What sets Rockhill apart is not the price alone, but who controls the build. The Russian family behind the company, which relocated from the Netherlands to the UAE in 2017, designs in-house with its architecture partner, Al Gafry, constructs through its own licensed contractor, DMIU, and manages each completed building itself. Where most developers sell a project and then subcontract its delivery, Rockhill keeps the entire chain under one roof.
For an off-plan buyer, that structure answers the question that matters most after the deposit clears: who is actually accountable for the quality, the cost and the handover date? With one owner overseeing both the developer and the contractor, the answer is a single name.
Dzhabrail Uruskhanov, Founder, Owner & CEO of Rockhill Development and contractor DMIU
"When you own the developer and the contractor, you cannot blame the contractor," says Dzhabrail Uruskhanov, founder, owner and chief executive of both Rockhill and DMIU. "Every delay, every saving is mine to answer for. A buyer earns one name to hold responsible, not a chain of suppliers pointing at each other."
The business is run by three members of the Uruskhanov family. Dzhabrail leads as founder and CEO, with every major decision passing through him. Magomed Uruskhanov serves as managing director, the most senior figure after the chief executive. His brother, Shamad Uruskhanov, as head of operations, is responsible for ensuring each project is built and handed over on time.
The family describes its proposition as "affordable premium": Dubai-style design and more than 25 lifestyle amenities at Ajman prices, without cutting corners on construction. The in-house design partner, Al Gafry, brings more than a decade of experience across Dubai and Ajman, with hundreds of completed projects to its name. The family set out in 2017 with a single idea - homes ordinary buyers could afford without compromising on quality or comfort - and argues that owning the construction arm is what makes that arithmetic work, giving it greater control over the timelines and costs that quietly undermine other budget-led projects.

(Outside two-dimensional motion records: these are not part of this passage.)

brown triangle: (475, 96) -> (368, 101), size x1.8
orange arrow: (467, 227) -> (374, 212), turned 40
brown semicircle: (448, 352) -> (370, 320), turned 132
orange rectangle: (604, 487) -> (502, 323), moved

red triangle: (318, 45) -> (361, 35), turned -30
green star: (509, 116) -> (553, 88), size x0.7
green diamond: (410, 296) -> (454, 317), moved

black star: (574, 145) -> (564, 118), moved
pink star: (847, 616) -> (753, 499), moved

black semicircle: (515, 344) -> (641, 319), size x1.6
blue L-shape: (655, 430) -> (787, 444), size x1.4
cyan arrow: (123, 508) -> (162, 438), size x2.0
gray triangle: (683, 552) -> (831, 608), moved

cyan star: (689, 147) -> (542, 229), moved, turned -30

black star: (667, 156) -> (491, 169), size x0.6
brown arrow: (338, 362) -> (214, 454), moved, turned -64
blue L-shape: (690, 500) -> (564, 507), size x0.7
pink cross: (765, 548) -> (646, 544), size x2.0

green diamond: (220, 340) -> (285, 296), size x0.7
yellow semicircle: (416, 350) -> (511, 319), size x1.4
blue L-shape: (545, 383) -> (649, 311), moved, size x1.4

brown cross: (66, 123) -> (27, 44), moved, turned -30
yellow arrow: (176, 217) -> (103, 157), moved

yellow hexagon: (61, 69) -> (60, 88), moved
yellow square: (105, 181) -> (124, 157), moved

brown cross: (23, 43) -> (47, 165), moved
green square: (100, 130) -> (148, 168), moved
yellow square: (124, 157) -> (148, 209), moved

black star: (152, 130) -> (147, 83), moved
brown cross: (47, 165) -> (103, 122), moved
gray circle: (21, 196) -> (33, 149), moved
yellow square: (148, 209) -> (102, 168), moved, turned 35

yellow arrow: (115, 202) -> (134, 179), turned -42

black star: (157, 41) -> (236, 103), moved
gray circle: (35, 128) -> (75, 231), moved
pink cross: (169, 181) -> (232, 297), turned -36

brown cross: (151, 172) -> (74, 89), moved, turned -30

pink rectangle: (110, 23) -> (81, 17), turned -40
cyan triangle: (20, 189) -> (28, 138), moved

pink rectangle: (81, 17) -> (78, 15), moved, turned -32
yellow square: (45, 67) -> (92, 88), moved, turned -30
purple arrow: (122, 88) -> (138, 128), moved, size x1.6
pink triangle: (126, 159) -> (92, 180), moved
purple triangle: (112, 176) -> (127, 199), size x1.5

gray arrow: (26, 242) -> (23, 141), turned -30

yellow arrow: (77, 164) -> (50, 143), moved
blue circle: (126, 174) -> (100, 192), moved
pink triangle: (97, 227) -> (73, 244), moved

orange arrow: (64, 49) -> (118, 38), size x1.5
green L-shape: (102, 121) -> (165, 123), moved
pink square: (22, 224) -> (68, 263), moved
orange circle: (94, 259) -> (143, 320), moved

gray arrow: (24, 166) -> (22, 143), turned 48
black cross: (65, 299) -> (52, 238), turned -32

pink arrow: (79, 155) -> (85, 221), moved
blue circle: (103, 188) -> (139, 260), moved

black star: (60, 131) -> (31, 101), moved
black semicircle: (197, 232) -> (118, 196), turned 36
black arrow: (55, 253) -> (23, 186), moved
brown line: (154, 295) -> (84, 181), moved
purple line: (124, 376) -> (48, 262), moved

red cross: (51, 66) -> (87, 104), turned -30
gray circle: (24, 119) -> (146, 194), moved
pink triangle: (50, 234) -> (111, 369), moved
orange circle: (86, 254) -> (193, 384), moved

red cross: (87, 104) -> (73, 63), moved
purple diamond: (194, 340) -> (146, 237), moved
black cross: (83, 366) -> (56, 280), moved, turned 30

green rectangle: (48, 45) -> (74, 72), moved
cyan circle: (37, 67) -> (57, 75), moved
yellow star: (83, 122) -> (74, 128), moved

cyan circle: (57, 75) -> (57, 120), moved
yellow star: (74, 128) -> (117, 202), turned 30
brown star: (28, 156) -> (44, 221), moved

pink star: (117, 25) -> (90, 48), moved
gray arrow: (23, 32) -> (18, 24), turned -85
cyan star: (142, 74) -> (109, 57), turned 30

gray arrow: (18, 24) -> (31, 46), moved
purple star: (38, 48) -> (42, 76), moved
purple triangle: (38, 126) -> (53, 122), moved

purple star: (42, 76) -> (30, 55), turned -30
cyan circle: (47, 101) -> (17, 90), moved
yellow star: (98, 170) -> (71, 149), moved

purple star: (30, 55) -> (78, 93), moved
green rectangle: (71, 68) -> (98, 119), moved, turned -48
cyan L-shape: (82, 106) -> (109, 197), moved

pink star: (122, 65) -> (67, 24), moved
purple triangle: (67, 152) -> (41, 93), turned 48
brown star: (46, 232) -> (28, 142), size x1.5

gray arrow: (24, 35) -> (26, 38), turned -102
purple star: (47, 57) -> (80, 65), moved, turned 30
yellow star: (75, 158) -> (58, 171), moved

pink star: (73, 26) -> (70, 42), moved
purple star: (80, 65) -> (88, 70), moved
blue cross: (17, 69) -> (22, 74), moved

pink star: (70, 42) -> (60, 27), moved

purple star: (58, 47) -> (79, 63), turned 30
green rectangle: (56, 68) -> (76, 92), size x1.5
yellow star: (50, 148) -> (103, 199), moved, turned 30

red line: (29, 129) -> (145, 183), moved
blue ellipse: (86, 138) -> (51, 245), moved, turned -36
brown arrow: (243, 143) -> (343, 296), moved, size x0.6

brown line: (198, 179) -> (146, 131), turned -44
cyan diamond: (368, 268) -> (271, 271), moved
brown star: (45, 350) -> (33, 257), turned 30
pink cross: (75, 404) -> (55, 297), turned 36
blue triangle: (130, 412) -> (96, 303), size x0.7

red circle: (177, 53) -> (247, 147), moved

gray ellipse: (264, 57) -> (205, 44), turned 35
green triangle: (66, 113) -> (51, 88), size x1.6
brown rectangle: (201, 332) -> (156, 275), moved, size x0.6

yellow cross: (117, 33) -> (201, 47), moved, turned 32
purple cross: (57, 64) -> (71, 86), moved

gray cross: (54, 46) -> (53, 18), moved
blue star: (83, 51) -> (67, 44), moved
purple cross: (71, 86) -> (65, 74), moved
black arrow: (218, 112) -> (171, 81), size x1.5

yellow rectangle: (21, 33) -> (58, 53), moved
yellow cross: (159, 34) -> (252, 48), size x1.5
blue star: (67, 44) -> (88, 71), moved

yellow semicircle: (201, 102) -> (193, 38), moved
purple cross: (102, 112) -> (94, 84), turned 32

Magomed Uruskhanov, Managing Director of Rockhill Development
"Buying a home often happens only once in a person's life," says Magomed Uruskhanov. "So, the promise we sell off-plan has to be the building we hand over."
Rockhill Tower is a G+26 development comprising 416 apartments, from studios to three-bedroom homes, with prices starting at Dh280,000. Residents are promised an infinity pool, a stand-alone gym, a golf simulator, spa and steam facilities, a mosque and landscaped grounds, with smart-home controls throughout. The freehold homes, open to buyers of all nationalities, sit above six levels of parking. Handover is targeted for the second quarter of 2029.
Location is part of the pitch. Al Alia sits around 39 minutes from Downtown Dubai, and Ajman remains the UAE's most affordable emirate for freehold property - a combination drawing first-time buyers and yield-focused investors deeper into the Northern Emirates. The emirate has steadily opened more freehold zones to overseas buyers, where entry prices remain a fraction of those in Dubai for a comparable lifestyle.
Shamad Uruskhanov, Head of Operations at Rockhill Development
"A vision that does not get handed over on time is just a brochure," says Shamad Uruskhanov. "My responsibility finishes when the family is standing in their own living room."
The tower is deliberately a beginning, not a one-off. Rockhill has already acquired three further plots in Ajman, with one design already approved by the architectural committee. "This is a long-term commitment to this market, and to the buyer everyone else overlooks," says Dzhabrail Uruskhanov. "We would rather be trusted slowly than admired quickly."